そのような状況の中で,神さまは,「立ち返って落ち着いていれば、あなたがたは救われ、静かにして信頼すれば、あなたがたは力を得る。」(15節)と語られます。返るべきところに返って静まれば,あなた方は救われると言われるのです。
私たちの人生にも試みの時があります。そのとき,神さまに御心を求め神さまに頼るか,それとも自分の力や周りの力に頼るかという選択を迫られます。そのような時こそ,神さまに信頼することを選び取るチャンスです。

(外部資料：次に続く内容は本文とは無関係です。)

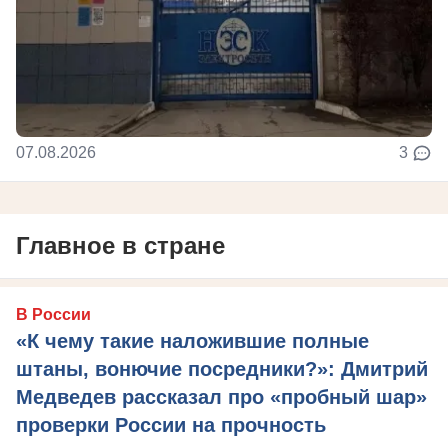
07.08.2026
3
Главное в стране
В России
«К чему такие наложившие полные
штаны, вонючие посредники?»: Дмитрий
Медведев рассказал про «пробный шар»
проверки России на прочность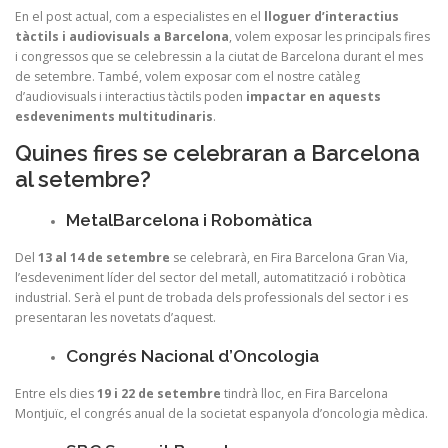
En el post actual, com a especialistes en el
lloguer d’interactius
tàctils i audiovisuals a Barcelona
, volem exposar les principals fires
i congressos que se celebressin a la ciutat de Barcelona durant el mes
de setembre. També, volem exposar com el nostre catàleg
d’audiovisuals i interactius tàctils poden
impactar en aquests
esdeveniments multitudinaris
.
Quines fires se celebraran a Barcelona
al setembre?
MetalBarcelona i Robomàtica
Del
13 al 14 de setembre
se celebrarà, en Fira Barcelona Gran Via,
l’esdeveniment líder del sector del metall, automatització i robòtica
industrial. Serà el punt de trobada dels professionals del sector i es
presentaran les novetats d’aquest.
Congrés Nacional d’Oncologia
Entre els dies
19 i 22 de setembre
tindrà lloc, en Fira Barcelona
Montjuïc, el congrés anual de la societat espanyola d’oncologia mèdica.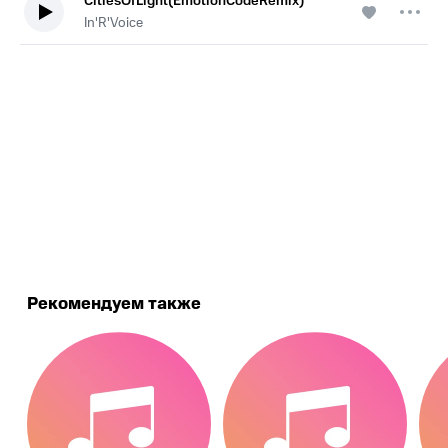
CitiesOfLight(EmotionCodeRemix)
In'R'Voice
.
Рекомендуем также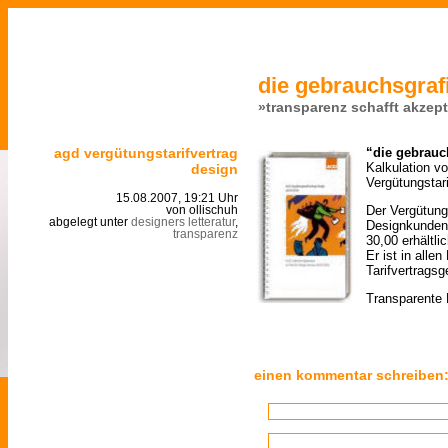
die gebrauchsgrafi
»transparenz schafft akzep
agd vergütungstarifvertrag
“die gebrauc
Kalkulation 
design
Vergütungstar
15.08.2007, 19:21 Uhr
Der Vergütungs
von ollischuh
abgelegt unter
designers letteratur
,
Designkunden
transparenz
30,00 erhältlic
Er ist in alle
Tarifvertragsg
Transparente 
einen kommentar schreiben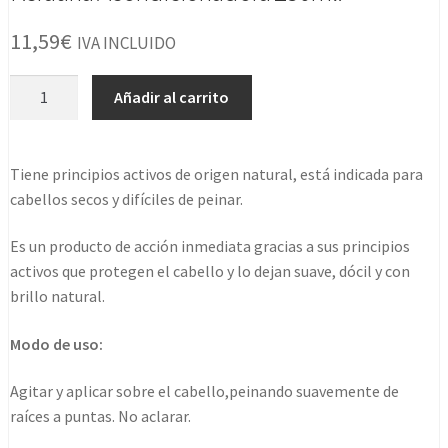
11,59
€
IVA INCLUIDO
Keratina
Añadir al carrito
Acondicionadora
250ml.
cantidad
Tiene principios activos de origen natural, está indicada para
cabellos secos y difíciles de peinar.
Es un producto de acción inmediata gracias a sus principios
activos que protegen el cabello y lo dejan suave, dócil y con
brillo natural.
Modo de uso:
Agitar y aplicar sobre el cabello,peinando suavemente de
raíces a puntas. No aclarar.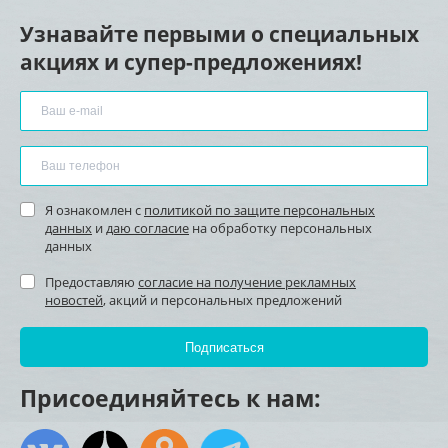
Узнавайте первыми о специальных
акциях и супер-предложениях!
Я ознакомлен с
политикой по защите персональных
данных
и
даю согласие
на обработку персональных
данных
Предоставляю
согласие на получение рекламных
новостей
, акций и персональных предложений
Присоединяйтесь к нам: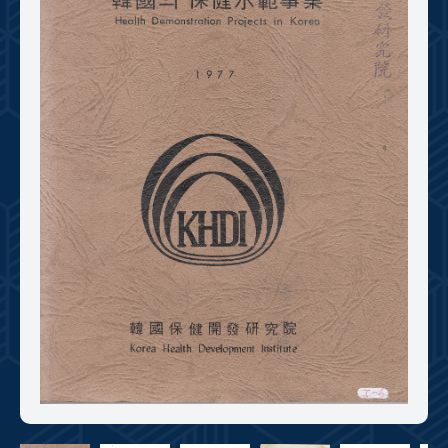
+1
성과 50선
숫자로 보는 50년
50
주년 광장
세계와 함께 한 KIHASA
VR 역사관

2 神学校在学中の証~神さまに信頼する者に与えられる祝福

シンガポールにある神学校に在学中,経済的に行き詰まったとき,日本語を教えるというアルバイトを紹介されました。相手のご家族から,「アルバイト料は,いくらでもいいですよ」と言われたので,神学校の月謝が払える金額をお願いしました。ところが,神学校の校長から,「あなたは学生ビザできたので,定期的な収入を得ることは法律違反になります」と言われました。相手の方には「アルバイト料をもらっても誰も分からないよ」と言われます。心に葛藤がありました。神学校の月謝はどうなるだろうと思いました。しかし,神さまは,私に,「神さまに信頼しなさい」とおっしゃり,不思議な平安を与えてくださったので,アルバイト料をお断りしました。すると,神さまは,不思議な導きを与えてくださり,思いがけない形で月謝を払うことができました。

3 不信仰のイスラエルに恵みを与えようとする神さま

15節に「これを望まなかった」とあります。イスラエルの人々は国が滅びるかという危機の中で神さまに信頼し頼ることを望まないでエジプトに逃げました。その場所で,イスラエルの民は,エジプトが頼りにならないことを身にしみて知ります。
そのとき,神さまは,「それゆえ【主】は、あなたがたに恵みを与えようとして待ち、それゆえ、あわれみを与えようと立ち上がられる」(18節)と語られます。「それゆえ」とおっしゃいます。「にもかかわらず」ではありません。神さまは,私たちの弱さ,信仰の乏しさをご存じです。ときには神さまに信頼することができずに他のものに頼ったり逃げることをご存じです。私たちが神さまに信頼できないものであることをお分かりの上で,そのような者に恵みやあわれみを与えようとして待っておられます。私たちが弱い者だからこそ,恵み与えあわれもうとして立ち上がられるのです。

4 私たちを待っておられる神さま

私たちは,神さまの約束を信じ切れずに,痛い思いをすることがあります。神さまは,見捨てずに,そういう者だからこそあわれもうとされます。恵みを与えようとして待っておられます。神さまは,私たちに,「私が与えうとする救いや力を経験するために私に返ってきなさい。そして静まりなさい。落ちつきなさい。私はあなたが帰ってくるのをずっと待っている」と語っておられます。
静まりの中で,私たちは,この御言葉からどんなメッセージを聴くことができるでしょうか。私たちは,神さまがこの御言葉を通して今の自分に何を語りかけているかを静まって思い巡らせて聞いていきたいと思います。